Thanks a lot @JensKillermann. For the accounts with not enough messages to train a classifier there isn't much we can do. The ML needs a good amount of data to work reliably, hence there is a threshold of 20 messages minimum that are set as requirement for the ML training. Accounts with less than that will get some generic rules applied to detect some importance.

Account 15 seems to run into overfitting. As in, the classifier learns strong patterns on the input data. This can explain bad performance when that classifier is used to classify new messages.

Account 20 is also close to overfitting but I assume it works a tad more reliable.

The ratio of messages total to important messages might play a role.

ChristophWurst avatar Nov 26 '20 09:11 ChristophWurst

I checked a few other production instances and it turns out that many accounts are in fact overfitting these days. Whoopsie and totally my bad, I should have paid more attention to how this develops. I'll see if I can reproduce it with an account on my development instance because debugging in production is everything but easy.

ChristophWurst avatar Nov 26 '20 10:11 ChristophWurst

Hi - ended up here in search for the possibility to disable Priority Inbox. It has never had any content and I just have a spinner just above "Other" going on forever. For other users with less folders and less historical mail, the spinner disappears, but still only mail in the "Other" category. I have attached some examples on the requested debug log. although I dont know how to map the mailbox number to user, based on the number of inboxes I guess mine is one of the first shown. train.txt

Anyway we would like to just be allowed to disable and/or hide this AI annoyance, I guess we are just old school here to.

MrManor avatar Apr 11 '21 19:04 MrManor

Anyway we would like to just be allowed to disable and/or hide this AI annoyance, I guess we are just old school here to.

You can disable the annoyance with v1.10. Have a good one :v:

ChristophWurst avatar Jul 05 '21 08:07 ChristophWurst

@ChristophWurst : how do I find the account id ? I tried with the account inbox box id, but that didn't work

mat-m avatar Jul 08 '21 20:07 mat-m

I went to PI, browsed the Other category, and Mark some mails as important.
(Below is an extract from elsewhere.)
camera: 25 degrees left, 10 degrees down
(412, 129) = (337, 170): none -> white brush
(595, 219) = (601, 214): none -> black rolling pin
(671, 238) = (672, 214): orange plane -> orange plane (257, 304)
I marked some as unread so they could be in Important and unread.
They do appear in I&U in a new private window. They do not in the current tab, even after a full reload (Ctrl+F5).

If it's another issue, I can open a new one.
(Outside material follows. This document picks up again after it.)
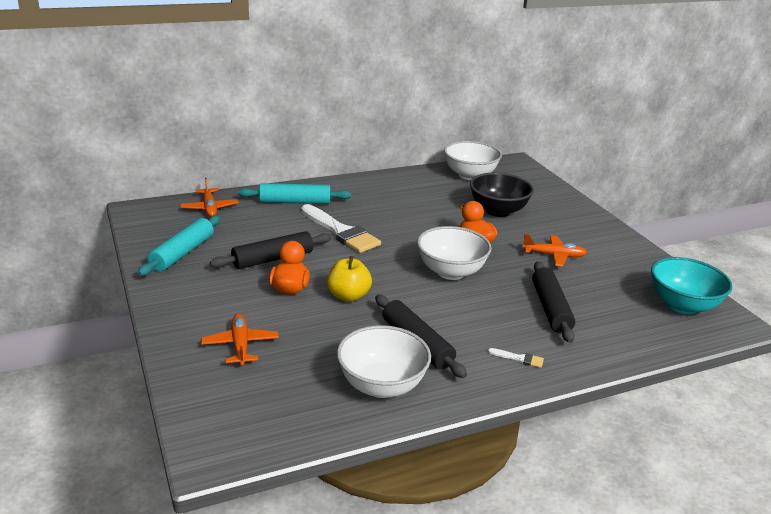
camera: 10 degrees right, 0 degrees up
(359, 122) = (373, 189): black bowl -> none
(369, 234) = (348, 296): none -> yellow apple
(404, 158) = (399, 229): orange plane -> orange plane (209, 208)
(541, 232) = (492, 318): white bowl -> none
mat-m avatar Jul 08 '21 21:07 mat-m

how do I find the account id ?

https://github.com/nextcloud/mail/blob/master/doc/admin.md#get-account-ids

ChristophWurst avatar Jul 09 '21 07:07 ChristophWurst

Anyway we would like to just be allowed to disable and/or hide this AI annoyance, I guess we are just old school here to.

You can disable the annoyance with v1.10. Have a good one ✌️

im trying to find the disable option but cant seem to find it. im on 1.10.5

pbanj avatar Nov 29 '21 01:11 pbanj

Anyway we would like to just be allowed to disable and/or hide this AI annoyance, I guess we are just old school here to.

You can disable the annoyance with v1.10. Have a good one v

im trying to find the disable option but cant seem to find it. im on 1.10.5

Settings in the bottom left > Automatically classify importance of new email

miaulalala avatar Nov 29 '21 08:11 miaulalala

NC 24.0.1 / Mail 1.13.2

[debug] found 39 incoming mailbox(es) [debug] found 1 outgoing mailbox(es) [debug] found 1000 messages of which 9 are important [info] not enough messages to train a classifier 17MB of memory used

"Automatically classify importance of new email" is unchecked but half on the new mails are still randomly tagged as important !

How to disable automatic classification ?

olivn avatar Jun 08 '22 08:06 olivn